Will the heroes get the information they need?
Assuming that they look in the right place and apply appropriate abilities to the task, GUMSHOE ensures that the heroes get the basic clues they need to move through the story. The question it asks is:
What will the heroes do with the information once they’ve got it?
If you think about it, this is how the source materials we base our mystery scenarios on handle clues. You don’t see the forensic techies on CSI failing to successfully use their lab equipment, or Sherlock Holmes stymied and unable to move forward because he blew his Zoology roll.
You don’t see this because, in a story failure to gain information is rarely more interesting than getting it. New information opens up new narrative possibilities, new choices and actions for the characters. Failure to get information is a null result that takes you nowhere.
In a fictional procedural, whether it’s a mystery novel or an episode of a cop show, the emphasis isn’t on finding the clues in the first place. When it really matters, you may get a paragraph telling you how difficult the search was, or a montage of a CSI team tossing an apartment. But the action really starts after the clues are gathered.

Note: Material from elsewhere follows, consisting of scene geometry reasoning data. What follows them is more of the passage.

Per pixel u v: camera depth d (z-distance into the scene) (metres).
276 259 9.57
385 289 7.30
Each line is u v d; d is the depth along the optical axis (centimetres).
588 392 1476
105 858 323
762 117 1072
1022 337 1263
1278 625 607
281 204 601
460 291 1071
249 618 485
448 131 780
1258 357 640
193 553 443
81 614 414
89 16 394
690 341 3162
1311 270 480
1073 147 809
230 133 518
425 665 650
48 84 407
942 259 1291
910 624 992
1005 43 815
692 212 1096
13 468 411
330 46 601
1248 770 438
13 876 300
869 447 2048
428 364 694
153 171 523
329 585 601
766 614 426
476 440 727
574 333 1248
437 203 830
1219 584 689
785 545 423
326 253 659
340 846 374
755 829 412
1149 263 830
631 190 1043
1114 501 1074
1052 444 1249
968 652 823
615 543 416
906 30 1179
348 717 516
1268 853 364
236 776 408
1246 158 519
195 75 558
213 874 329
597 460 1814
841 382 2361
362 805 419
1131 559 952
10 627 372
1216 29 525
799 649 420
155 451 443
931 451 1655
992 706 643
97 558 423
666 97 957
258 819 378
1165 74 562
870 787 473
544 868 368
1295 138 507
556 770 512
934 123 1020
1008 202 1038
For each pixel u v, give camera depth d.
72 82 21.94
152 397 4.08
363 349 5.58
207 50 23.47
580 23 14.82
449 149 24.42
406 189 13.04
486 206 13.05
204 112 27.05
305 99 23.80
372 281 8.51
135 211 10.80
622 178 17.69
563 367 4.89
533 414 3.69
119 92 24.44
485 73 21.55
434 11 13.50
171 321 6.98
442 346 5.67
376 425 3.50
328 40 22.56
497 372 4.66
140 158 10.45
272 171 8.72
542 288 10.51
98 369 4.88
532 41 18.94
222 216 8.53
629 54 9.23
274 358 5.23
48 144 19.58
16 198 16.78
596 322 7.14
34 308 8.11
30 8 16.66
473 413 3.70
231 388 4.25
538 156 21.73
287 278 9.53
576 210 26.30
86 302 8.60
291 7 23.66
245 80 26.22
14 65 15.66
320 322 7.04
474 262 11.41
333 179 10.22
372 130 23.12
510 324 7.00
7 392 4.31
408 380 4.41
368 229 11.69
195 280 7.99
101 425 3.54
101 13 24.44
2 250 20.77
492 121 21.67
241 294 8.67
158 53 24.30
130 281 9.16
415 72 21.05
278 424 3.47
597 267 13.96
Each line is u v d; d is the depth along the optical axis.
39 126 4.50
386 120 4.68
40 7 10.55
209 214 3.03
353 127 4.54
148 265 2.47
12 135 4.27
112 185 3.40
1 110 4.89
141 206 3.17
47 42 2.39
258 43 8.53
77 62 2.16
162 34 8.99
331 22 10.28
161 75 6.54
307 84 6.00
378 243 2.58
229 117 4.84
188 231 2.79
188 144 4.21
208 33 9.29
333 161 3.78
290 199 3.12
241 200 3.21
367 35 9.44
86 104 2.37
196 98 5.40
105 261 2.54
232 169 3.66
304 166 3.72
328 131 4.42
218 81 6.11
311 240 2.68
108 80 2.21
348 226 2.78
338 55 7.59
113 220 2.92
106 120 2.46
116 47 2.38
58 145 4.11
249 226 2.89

Investigative scenarios are not about finding clues, they’re about interpreting the clues you do find.
GUMSHOE, therefore, makes the finding of clues all but automatic, as long as you get to the right place in the story and have the right ability. That’s when the fun part begins, when the players try to put the components of the puzzle together.
That’s hard enough for a group of armchair detectives, without withholding half the pieces from them. Every investigative scenario begins with a crime or conspiracy committed by a group of antagonists. The bad guys do something bad. The player characters must figure out who did it and put a stop to their activities.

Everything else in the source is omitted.